Yesterday was a long day. After a full day of work, I zoomed home to see my kids and husband and grab a bite to eat before I headed out to one more work meeting. Then I raced back to give my daughter a kiss goodnight (missing my son’s bedtime) and catch up on the day’s events with my husband. I still feel tired and a little sad about the family time I missed.
Fortunately, I know I’ll take that time back a little later this week, leaving work early to enjoy some coveted time with my family. I’m equally fortunate to have a great husband, a strong network of friends and family for support and a few tricks up my sleeve to handle days—or weeks!—that might otherwise get the better of me. If any of this sounds familiar, read on for a few ideas to physically and emotionally balance things out when you feel pulled in all directions.
Plan, plan, plan: I was never a planner before I had kids. But whether you work outside of the home or not, a little planning can make a huge difference during weekdays. Whether it’s organizing your meals for the week or just helping your kids pick out their clothes for school the night before, a little forethought can absolutely make a hectic day manageable.
Double up on tasks: It’s not always possible to double up on duties for efficiency, but it can feel like a lifesaver when you do it.
My favorite double-duty action: meals. If we have chicken one evening for dinner, we’ll cook double the amount and use the leftover as chicken salad for lunches and have chicken quesadillas for dinner the next night. Or we’ll just cook a double batch of food one night so we can feast on leftovers the next.
When the kids were younger, I even had a single birthday party for both of them, whose birthdays fall close together. We had twice the number of kids at the party, and only one event to plan. Even though they don’t have joint birthday parties anymore, we still reuse games from one birthday party to the next, modifying to the new party theme along the way.
Figure out what you can and can’t live with: This was the most difficult thing for me to do when I first went back to work full time after maternity leave. I quickly realized I didn’t want all my memories of my children’s babyhood to involve folding laundry. I adjusted my own expectations and made sure I had time to do the really important things, like reading books, cuddling and playing with Baby.
Allowing myself to “select” things that could slide made it possible to mentally turn off the “I need to finish one more thing before I spend time with my child” voice in my head.

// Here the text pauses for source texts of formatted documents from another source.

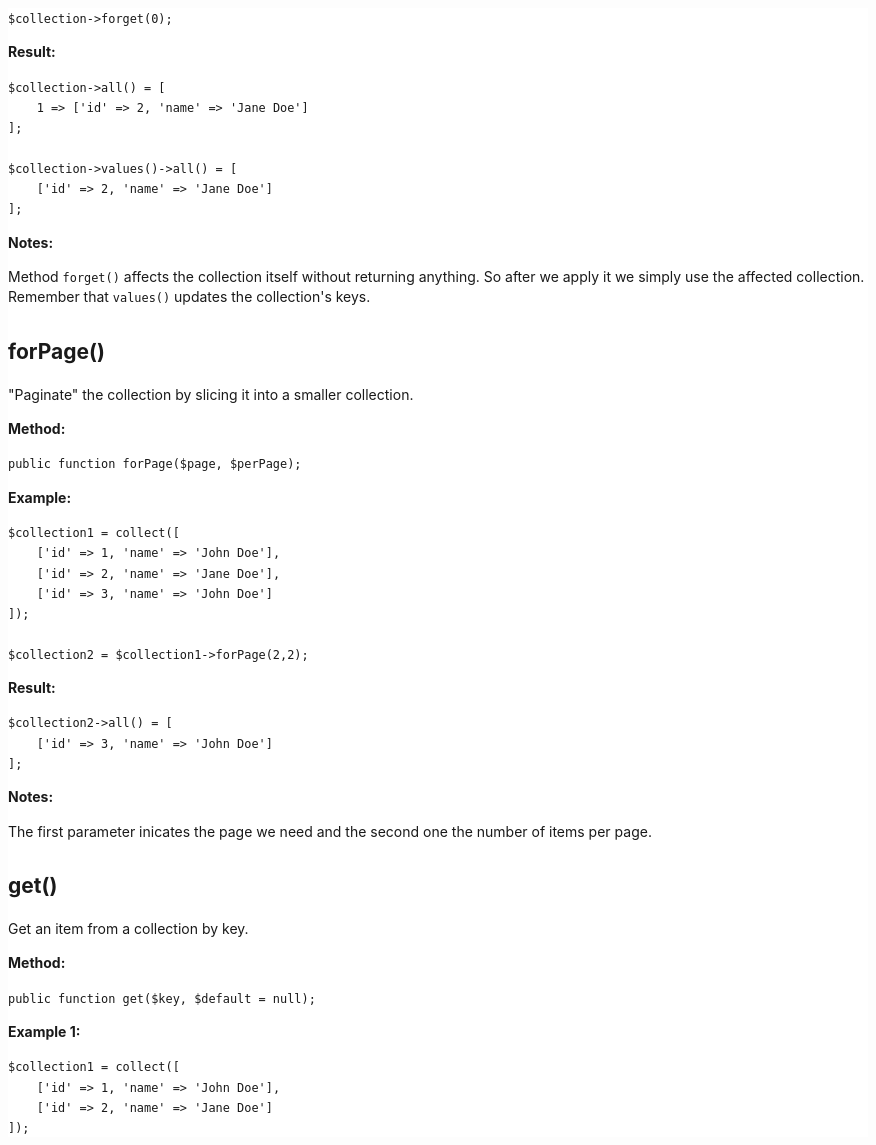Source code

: 	$collection->forget(0);
	
**Result:**
	
	$collection->all() = [
		1 => ['id' => 2, 'name' => 'Jane Doe']
	];
	
	$collection->values()->all() = [
		['id' => 2, 'name' => 'Jane Doe']
	];
	
**Notes:**

Method `forget()` affects the collection itself without returning anything. So after we apply it we simply use the affected collection. Remember that `values()` updates the collection's keys.

## forPage()

"Paginate" the collection by slicing it into a smaller collection.

**Method:**

	public function forPage($page, $perPage);
	
**Example:**

	$collection1 = collect([
		['id' => 1, 'name' => 'John Doe'],
		['id' => 2, 'name' => 'Jane Doe'],
		['id' => 3, 'name' => 'John Doe']
	]);

	$collection2 = $collection1->forPage(2,2);
	
**Result:**

	$collection2->all() = [
		['id' => 3, 'name' => 'John Doe']
	];
	
**Notes:**

The first parameter inicates the page we need and the second one the number of items per page.

## get()

Get an item from a collection by key.

**Method:**

	public function get($key, $default = null);
	
**Example 1:**

	$collection1 = collect([
		['id' => 1, 'name' => 'John Doe'],
		['id' => 2, 'name' => 'Jane Doe']
	]);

Find an outlet for stress: Whether it’s a quick walk break around the office floor between meetings, scheduled exercise time, a 15-minute “talk date” with your husband every night or a girls night out with friends each month, it’s important to give yourself “me” time to relieve stress.
Ask for help: Women in our generation have a tough time asking for help. Take it from me, once I got over the “I can do it all” syndrome, life got quite a bit easier. Whether a scheduled carpool ride or covering in a last-minute emergency reliable help from friends and family is critical to striking a balance.
Asking for help also can be a great way to forge new relationships and strengthen old ones. When my daughter entered elementary school, I was hesitant to ask other parents for help. However, reaching out to others has helped me connect with some great new friends. Sharing the joys and the mistakes of parenting makes us human, after all.
Realistic time management: Time management is my least favorite phrase...probably because I still think I can make it through three errands in one hour or less with two kids tagging along! Try to be honest with yourself—if you have a kid in a car seat or a curious kid who likes to stop every four feet to inspect something, can you really make it to the store and back in 15 minutes? Probably not.
Jane Blumenthal Martin and her husband both enjoy actively parenting their two children in Overland Park.